Abstract:
The incorporation of computer vision in contemporary agriculture has witnessed significant advancements, particularly in
detecting diseases and deficiencies affecting citrus fruit production. This study provides an in-depth comparative analysis of several
limitations of the citrus fruit detection system and the cutting-edge machine vision algorithms used for classification. Traditional
diagnostic methods are initially reviewed, followed by an elaborate discussion on various image acquisition techniques such as remote
sensing, hyperspectral imaging, bio speckle laser imaging, and color imaging. These techniques focus on extracting features like color,
texture, and size for diagnosing citrus fruit diseases. Despite their effectiveness, the images obtained might contain noise and distortions.

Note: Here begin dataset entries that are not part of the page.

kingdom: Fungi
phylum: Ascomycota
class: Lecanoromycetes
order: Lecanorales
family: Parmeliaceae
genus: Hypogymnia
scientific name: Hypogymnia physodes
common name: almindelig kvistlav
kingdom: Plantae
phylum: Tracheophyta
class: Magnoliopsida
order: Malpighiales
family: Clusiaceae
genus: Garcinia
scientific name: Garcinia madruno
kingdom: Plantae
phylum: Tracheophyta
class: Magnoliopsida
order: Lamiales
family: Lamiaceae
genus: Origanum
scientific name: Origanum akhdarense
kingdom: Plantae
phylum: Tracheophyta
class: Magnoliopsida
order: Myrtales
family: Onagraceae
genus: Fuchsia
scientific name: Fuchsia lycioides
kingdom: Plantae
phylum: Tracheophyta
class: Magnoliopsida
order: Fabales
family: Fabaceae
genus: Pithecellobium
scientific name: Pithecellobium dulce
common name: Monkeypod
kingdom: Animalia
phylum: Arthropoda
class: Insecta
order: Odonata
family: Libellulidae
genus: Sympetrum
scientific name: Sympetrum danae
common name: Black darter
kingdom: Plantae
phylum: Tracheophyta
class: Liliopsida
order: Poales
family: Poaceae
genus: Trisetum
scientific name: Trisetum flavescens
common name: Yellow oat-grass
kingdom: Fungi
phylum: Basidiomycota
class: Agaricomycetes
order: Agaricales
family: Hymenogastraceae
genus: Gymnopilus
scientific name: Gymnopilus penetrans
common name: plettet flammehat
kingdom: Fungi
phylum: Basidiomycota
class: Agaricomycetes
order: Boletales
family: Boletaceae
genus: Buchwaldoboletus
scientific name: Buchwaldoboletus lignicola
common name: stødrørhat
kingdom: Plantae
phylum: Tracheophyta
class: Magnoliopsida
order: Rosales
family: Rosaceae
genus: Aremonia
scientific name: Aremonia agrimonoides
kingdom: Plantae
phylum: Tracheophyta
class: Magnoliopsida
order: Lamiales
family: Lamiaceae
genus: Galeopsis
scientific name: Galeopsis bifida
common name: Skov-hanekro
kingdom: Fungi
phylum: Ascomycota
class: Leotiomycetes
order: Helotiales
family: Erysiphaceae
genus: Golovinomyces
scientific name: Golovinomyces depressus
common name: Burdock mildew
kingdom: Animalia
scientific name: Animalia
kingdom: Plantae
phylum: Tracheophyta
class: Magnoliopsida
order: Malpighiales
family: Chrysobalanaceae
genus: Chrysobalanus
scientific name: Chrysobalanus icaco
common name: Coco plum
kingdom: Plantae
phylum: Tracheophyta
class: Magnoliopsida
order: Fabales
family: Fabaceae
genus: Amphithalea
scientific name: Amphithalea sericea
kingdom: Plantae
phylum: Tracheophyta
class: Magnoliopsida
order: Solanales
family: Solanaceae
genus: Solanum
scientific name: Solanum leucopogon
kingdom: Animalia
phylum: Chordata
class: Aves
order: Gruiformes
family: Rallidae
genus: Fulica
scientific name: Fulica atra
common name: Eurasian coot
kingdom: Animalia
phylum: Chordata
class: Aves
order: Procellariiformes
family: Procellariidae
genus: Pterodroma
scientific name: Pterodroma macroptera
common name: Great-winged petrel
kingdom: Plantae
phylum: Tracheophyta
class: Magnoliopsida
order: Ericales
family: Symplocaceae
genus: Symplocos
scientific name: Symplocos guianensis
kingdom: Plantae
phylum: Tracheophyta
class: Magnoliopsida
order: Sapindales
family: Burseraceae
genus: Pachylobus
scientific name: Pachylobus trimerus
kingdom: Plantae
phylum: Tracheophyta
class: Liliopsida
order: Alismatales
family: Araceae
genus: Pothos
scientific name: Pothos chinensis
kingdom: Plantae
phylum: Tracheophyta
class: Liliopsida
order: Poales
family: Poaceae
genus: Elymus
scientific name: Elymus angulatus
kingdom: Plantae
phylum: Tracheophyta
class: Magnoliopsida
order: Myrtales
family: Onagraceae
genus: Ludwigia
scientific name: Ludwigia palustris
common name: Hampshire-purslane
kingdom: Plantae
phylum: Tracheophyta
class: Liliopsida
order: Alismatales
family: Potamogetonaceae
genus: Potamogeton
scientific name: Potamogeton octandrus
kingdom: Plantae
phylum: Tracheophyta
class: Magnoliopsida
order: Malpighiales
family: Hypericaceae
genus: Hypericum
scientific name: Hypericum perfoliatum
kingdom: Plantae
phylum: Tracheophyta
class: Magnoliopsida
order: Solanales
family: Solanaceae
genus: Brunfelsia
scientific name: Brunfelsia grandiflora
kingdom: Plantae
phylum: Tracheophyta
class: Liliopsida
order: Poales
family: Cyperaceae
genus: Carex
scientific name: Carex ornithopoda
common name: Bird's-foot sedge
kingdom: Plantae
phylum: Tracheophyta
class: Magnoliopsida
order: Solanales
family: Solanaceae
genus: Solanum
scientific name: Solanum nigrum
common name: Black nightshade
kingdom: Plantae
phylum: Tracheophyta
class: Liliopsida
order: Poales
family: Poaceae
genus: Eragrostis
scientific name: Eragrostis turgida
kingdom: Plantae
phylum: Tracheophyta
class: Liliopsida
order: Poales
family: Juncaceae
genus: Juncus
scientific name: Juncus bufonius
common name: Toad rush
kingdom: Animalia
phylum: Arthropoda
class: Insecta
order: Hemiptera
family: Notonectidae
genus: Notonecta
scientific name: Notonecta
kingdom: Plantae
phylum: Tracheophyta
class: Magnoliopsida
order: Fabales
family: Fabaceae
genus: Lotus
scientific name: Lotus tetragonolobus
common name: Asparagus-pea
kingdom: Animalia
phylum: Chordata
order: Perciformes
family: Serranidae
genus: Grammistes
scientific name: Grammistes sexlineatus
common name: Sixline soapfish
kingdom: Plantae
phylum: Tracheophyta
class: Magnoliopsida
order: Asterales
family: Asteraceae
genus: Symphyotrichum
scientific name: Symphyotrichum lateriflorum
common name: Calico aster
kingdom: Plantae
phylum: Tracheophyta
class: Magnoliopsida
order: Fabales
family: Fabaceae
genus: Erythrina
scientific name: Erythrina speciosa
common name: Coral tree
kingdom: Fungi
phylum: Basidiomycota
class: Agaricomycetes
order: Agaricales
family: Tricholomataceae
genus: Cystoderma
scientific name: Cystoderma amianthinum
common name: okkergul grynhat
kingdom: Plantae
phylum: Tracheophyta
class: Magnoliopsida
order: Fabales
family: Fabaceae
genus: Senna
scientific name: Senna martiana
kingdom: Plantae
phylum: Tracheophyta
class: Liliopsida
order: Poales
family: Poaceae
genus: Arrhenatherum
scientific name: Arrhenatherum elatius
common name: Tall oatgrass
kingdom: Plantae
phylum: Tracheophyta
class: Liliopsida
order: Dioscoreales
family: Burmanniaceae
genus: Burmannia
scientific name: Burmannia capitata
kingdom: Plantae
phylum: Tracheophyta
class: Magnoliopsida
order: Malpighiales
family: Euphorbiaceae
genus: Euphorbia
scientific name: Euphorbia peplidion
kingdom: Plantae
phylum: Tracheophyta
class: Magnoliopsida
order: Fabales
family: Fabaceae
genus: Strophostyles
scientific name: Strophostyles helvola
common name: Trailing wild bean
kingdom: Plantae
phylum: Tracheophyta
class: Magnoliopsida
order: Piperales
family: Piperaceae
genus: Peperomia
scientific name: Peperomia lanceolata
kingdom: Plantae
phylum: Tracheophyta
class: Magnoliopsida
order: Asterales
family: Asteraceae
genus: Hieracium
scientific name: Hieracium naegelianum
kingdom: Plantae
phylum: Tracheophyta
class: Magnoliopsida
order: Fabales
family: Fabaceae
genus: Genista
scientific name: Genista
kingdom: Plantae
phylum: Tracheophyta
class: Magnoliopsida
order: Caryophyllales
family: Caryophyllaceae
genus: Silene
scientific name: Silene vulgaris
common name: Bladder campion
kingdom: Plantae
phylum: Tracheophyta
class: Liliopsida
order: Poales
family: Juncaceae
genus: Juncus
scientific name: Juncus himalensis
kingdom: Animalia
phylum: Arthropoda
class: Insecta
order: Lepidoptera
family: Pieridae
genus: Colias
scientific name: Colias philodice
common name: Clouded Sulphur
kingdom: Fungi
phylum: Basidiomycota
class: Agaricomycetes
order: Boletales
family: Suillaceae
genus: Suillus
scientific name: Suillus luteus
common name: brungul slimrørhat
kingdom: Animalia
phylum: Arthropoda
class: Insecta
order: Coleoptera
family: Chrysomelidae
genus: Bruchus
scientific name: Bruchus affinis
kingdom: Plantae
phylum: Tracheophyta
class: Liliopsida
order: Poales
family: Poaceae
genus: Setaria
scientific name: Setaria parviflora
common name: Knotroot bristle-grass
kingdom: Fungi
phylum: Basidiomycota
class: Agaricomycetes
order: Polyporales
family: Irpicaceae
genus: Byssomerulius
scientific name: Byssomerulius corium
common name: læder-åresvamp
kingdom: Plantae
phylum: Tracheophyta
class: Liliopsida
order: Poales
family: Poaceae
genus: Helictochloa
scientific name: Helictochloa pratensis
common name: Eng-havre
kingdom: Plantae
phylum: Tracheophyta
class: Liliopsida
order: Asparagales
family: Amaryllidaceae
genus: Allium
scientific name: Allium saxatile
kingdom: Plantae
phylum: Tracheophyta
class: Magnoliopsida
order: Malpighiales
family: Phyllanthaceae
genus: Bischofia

The study details two crucial steps—image preprocessing and segmentation—to minimize these anomalies. It further explores a range
of classification techniques and their efficacy in different research contexts. The paper is structured around five key components: diverse
image capture methods, preprocessing and segmentation techniques, various extracted features, classification techniques for citrus fruit
detection, and a comparison among classification methods like machine learning, deep learning, and statistical techniques. The study
concludes by discussing current challenges and limitations in detecting citrus fruit diseases. It emphasizes the use of thresholding in
hyperspectral imaging and identifies RGB color space as a frequently used feature. Among the compared techniques, Support Vector
Machine (SVM) in machine learning, Artificial Neural Network (ANN) in neural networks, Convolutional Neural Network (CNN) in
deep learning, and Linear Discriminant Analysis in statistical approaches emerge as the most effective.